### [AIM OF THE TASK]
Please look for the string "SQUARE" below and report every line in which it occurs.
GIVEN DATA Start Marker
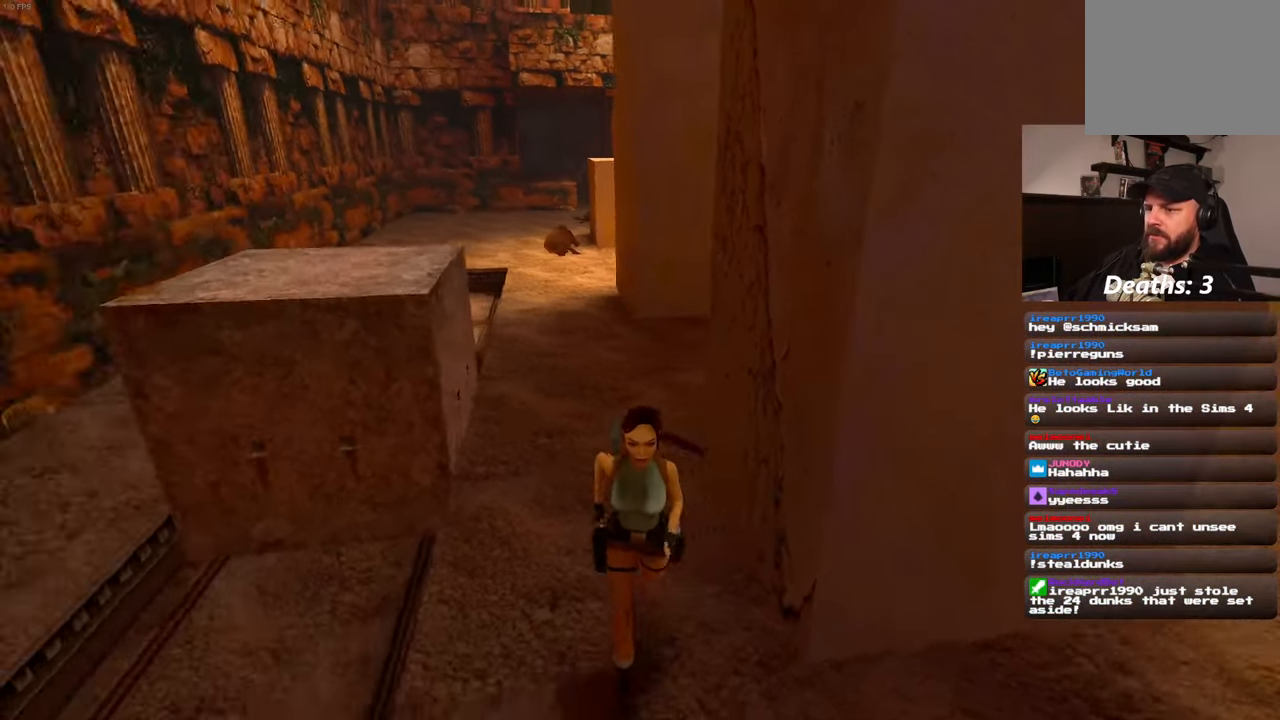
{"buttons": [], "left_stick": "up-left", "right_stick": "center", "events": [[83, "right_stick", "center"], [283, "left_stick", "right"], [333, "left_stick", "up"], [483, "left_stick", "up-left"]]}
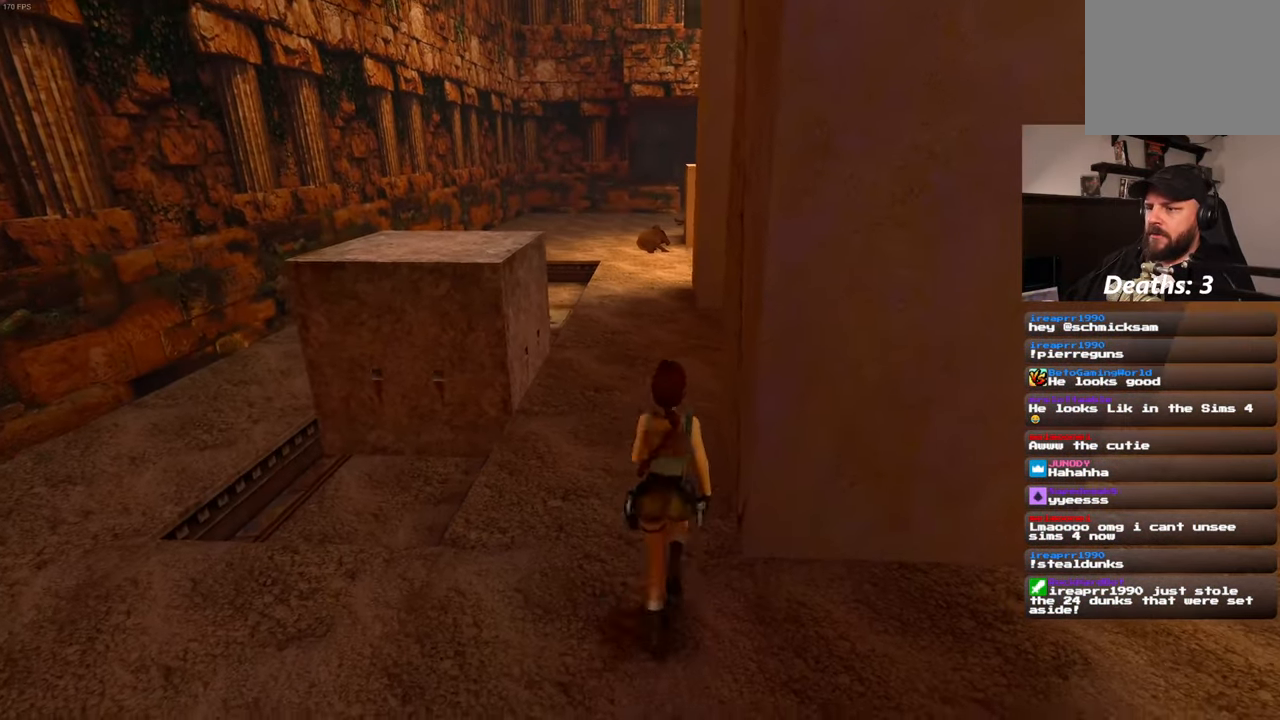
{"buttons": ["SQUARE"], "left_stick": "up-left", "right_stick": "center", "events": [[33, "SQUARE", "down"]]}
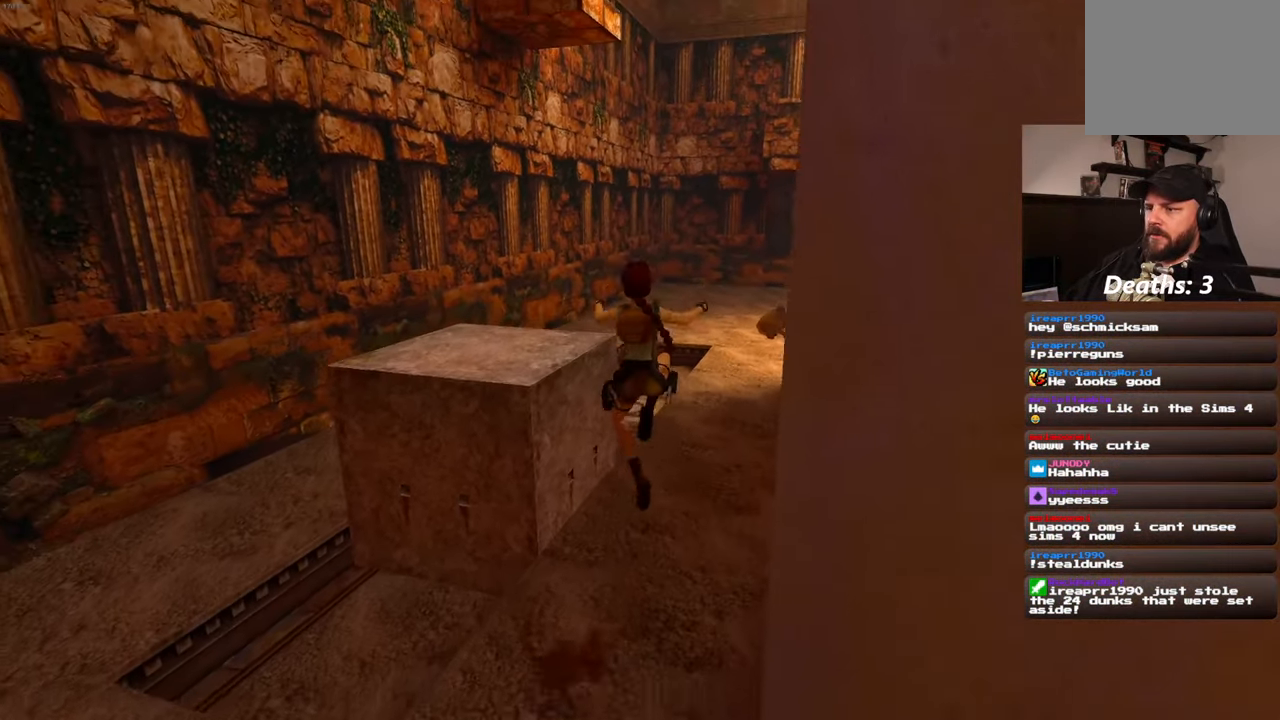
{"buttons": [], "left_stick": "center", "right_stick": "center", "events": [[66, "SQUARE", "up"], [333, "left_stick", "down-left"], [433, "left_stick", "center"]]}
GIVEN DATA End Marker
### [FINISHED TASK]
{"buttons": ["SQUARE"], "left_stick": "up-left", "right_stick": "center", "events": [[33, "SQUARE", "down"]]}
{"buttons": [], "left_stick": "center", "right_stick": "center", "events": [[66, "SQUARE", "up"], [333, "left_stick", "down-left"], [433, "left_stick", "center"]]}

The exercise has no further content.